Filiz Kuka ile: Yüzleşme Filmi Üzerine
Bir kaybın yaşattığı acı, ortaya çıkan bir sırla daha ne kadar derin olabilir? Cevaplaması son derece zor olan bu soruyu Filiz Kuka’nın senaryosunu kaleme aldığı ve yönetmen koltuğunda oturduğu ilk uzun metrajlı filmi “Yüzleşme’yi” izlerken sık sık düşündüm. Bir kaybın ardından ortaya çıkan sırla altüst olan bir ailenin öyküsünü anlattığı ilk filminde aile perspektifinden ötanazi konusuna da bakan Kuka, aile içinde yaşanan hesaplaşmaların izini sürüyor. Filmde, 30. Uluslararası Adana Altın Koza Film Festivali’nde “En İyi Yardımcı Kadın Oyuncu” ve “En İyi Yardımcı Erkek Oyuncu” ödüllerini kazanan Nilay Erdönmez ve Okan Urun’la birlikte Asiye Dinçsoy, Güneş Sayın, Mutlu Güney, Tülay Bursa, Fatih Sevdi ve Name Önal rol alıyor. Bir süre önce MUBI Türkiye kataloğuna da eklenen ve daha geniş bir seyirci kitlesiyle buluşan film üzerine Filiz Kuka ile gerçekleştirdiğim röportajda hikâyenin nasıl oluştuğunu, çekimleri, filmin üzerinde tartışılması gereken meselelerini, gelecek hedeflerini ve merak ettiğim başka pek çok konuyu konuşma fırsatı buldum. Keyifli ve ilham veren okumalar dilerim.
---------------
## Yazılı Soru 1
Yüzleşme filmiyle ilgili yazıya göre yazar, bir kaybın acısının bir sırla ne kadar derinleşebileceği sorusunu film izlerken neden sık sık düşünmüş? Bir iki cümleyle açıklayın.
Bu yazı ile ardından gelen listenin birbiriyle bir bağı yoktur.
---------------
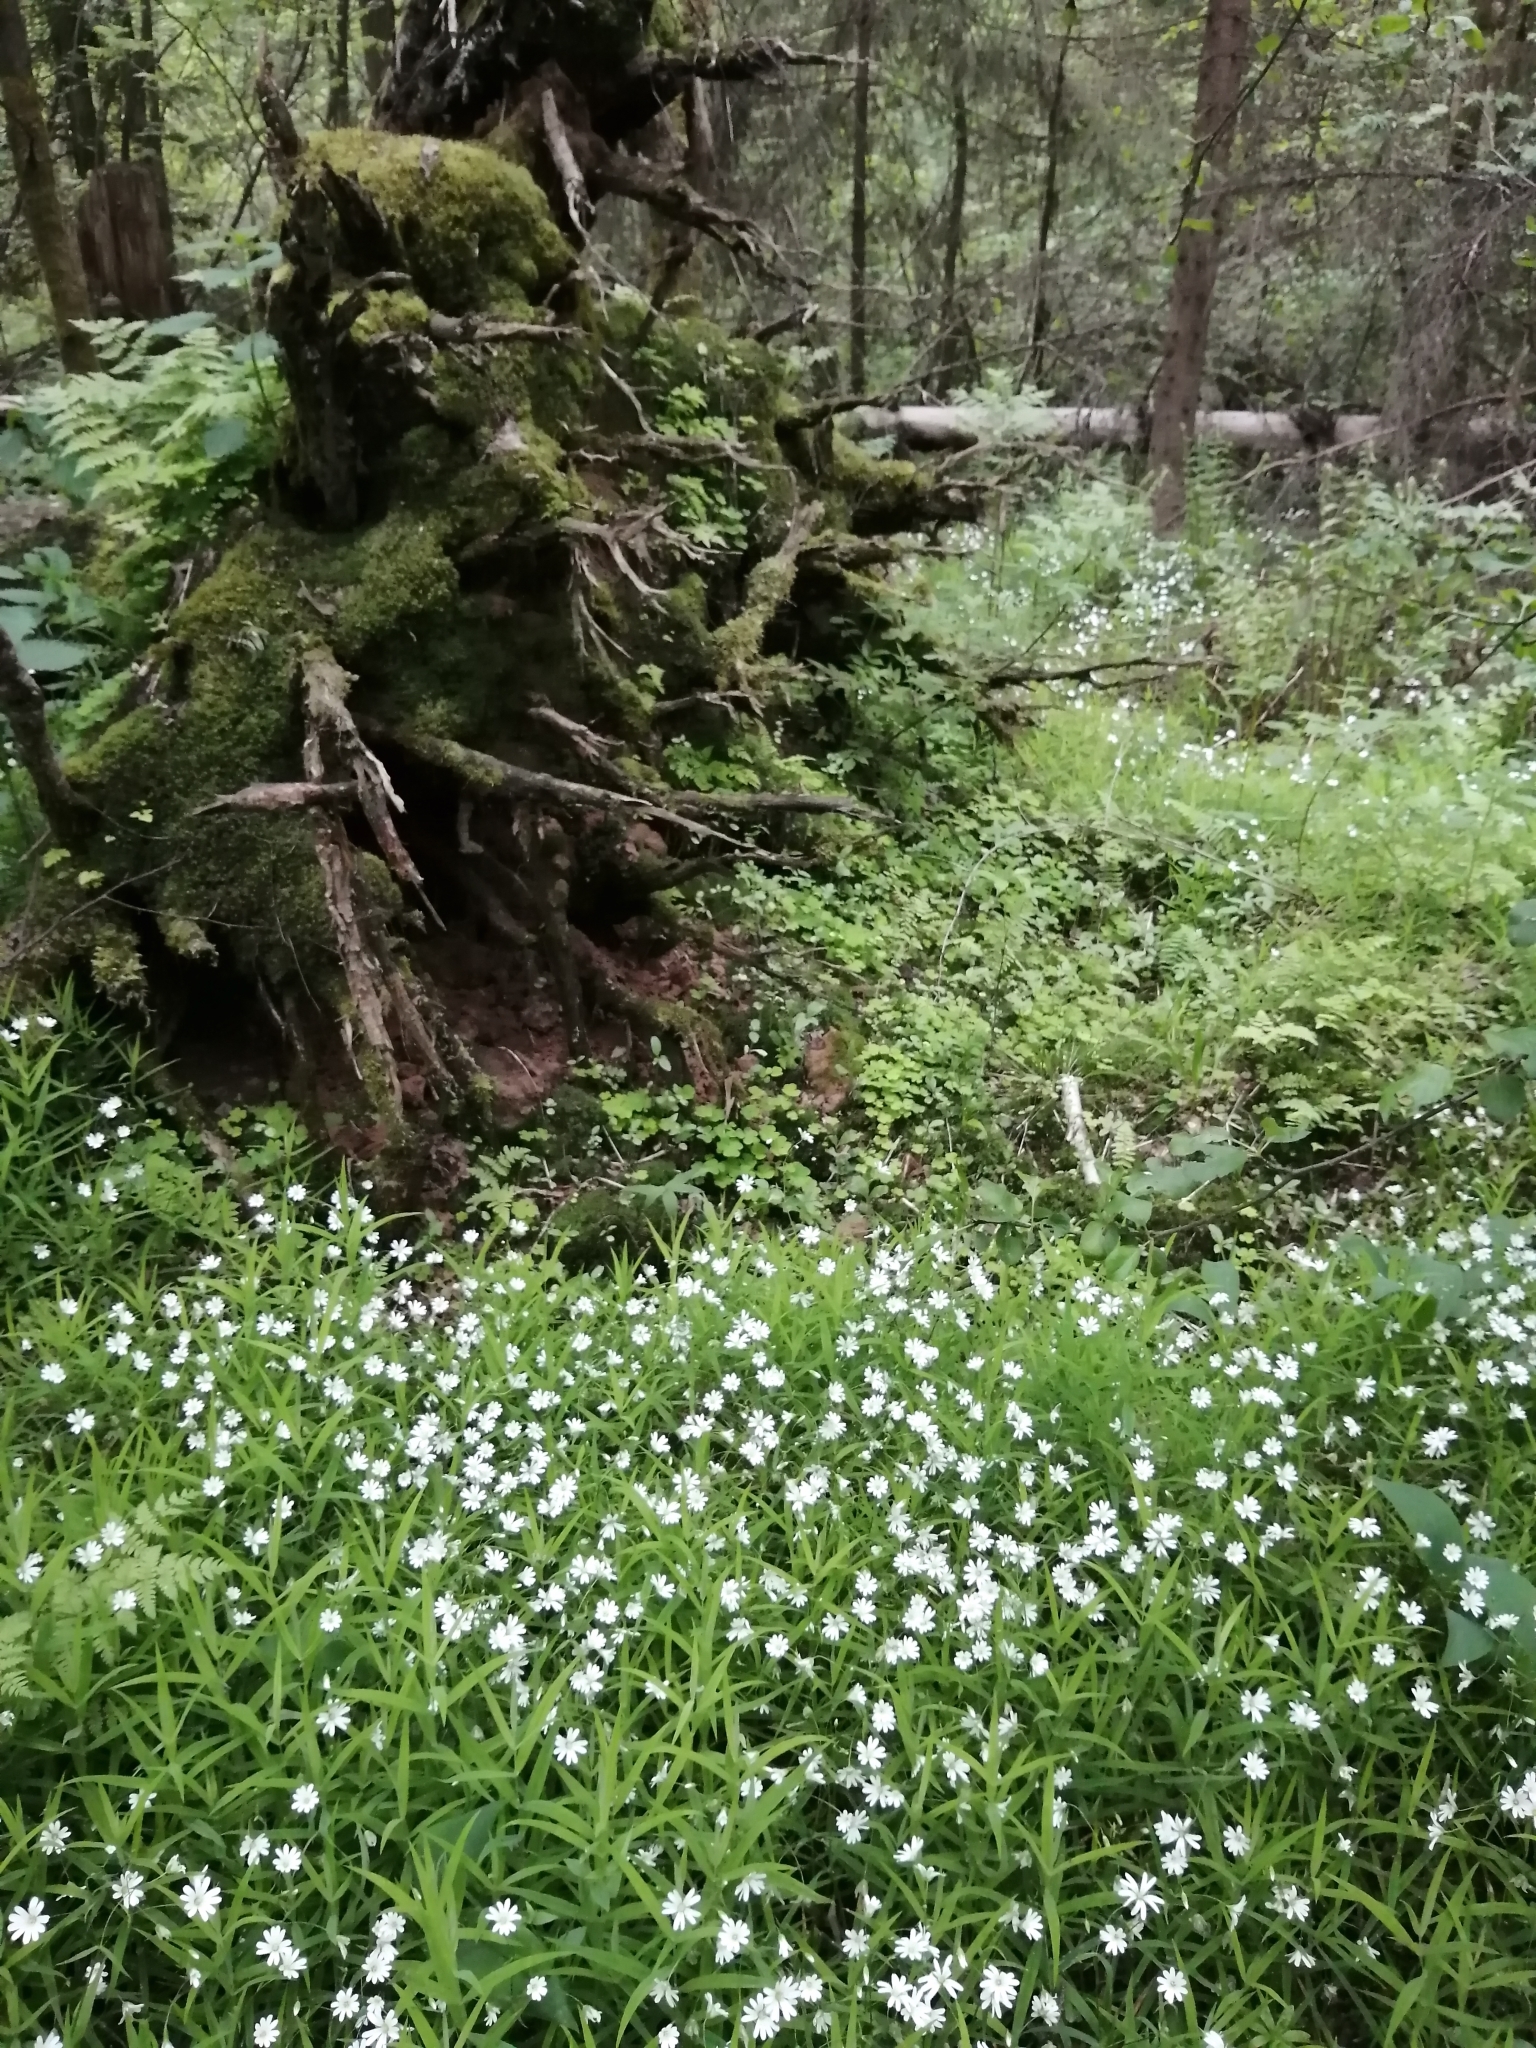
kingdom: Plantae
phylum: Tracheophyta
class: Magnoliopsida
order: Caryophyllales
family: Caryophyllaceae
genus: Rabelera
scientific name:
---------------
## Yazılı Soru 2
Listedeki bütün satırları harfi harfine yeniden yazın, resimleri cevaba katmayın.

## Sorunun Cevabı 1
Yazar bu soruyu Filiz Kuka'nın ilk uzun metrajlı filmi "Yüzleşme"yi izlerken sık sık düşünmüş. Çünkü film, bir kaybın ardından ortaya çıkan bir sırla altüst olan bir ailenin öyküsünü anlatıyor.

## Sorunun Cevabı 2
kingdom: Plantae
phylum: Tracheophyta
class: Magnoliopsida
order: Caryophyllales
family: Caryophyllaceae
genus: Rabelera
scientific name:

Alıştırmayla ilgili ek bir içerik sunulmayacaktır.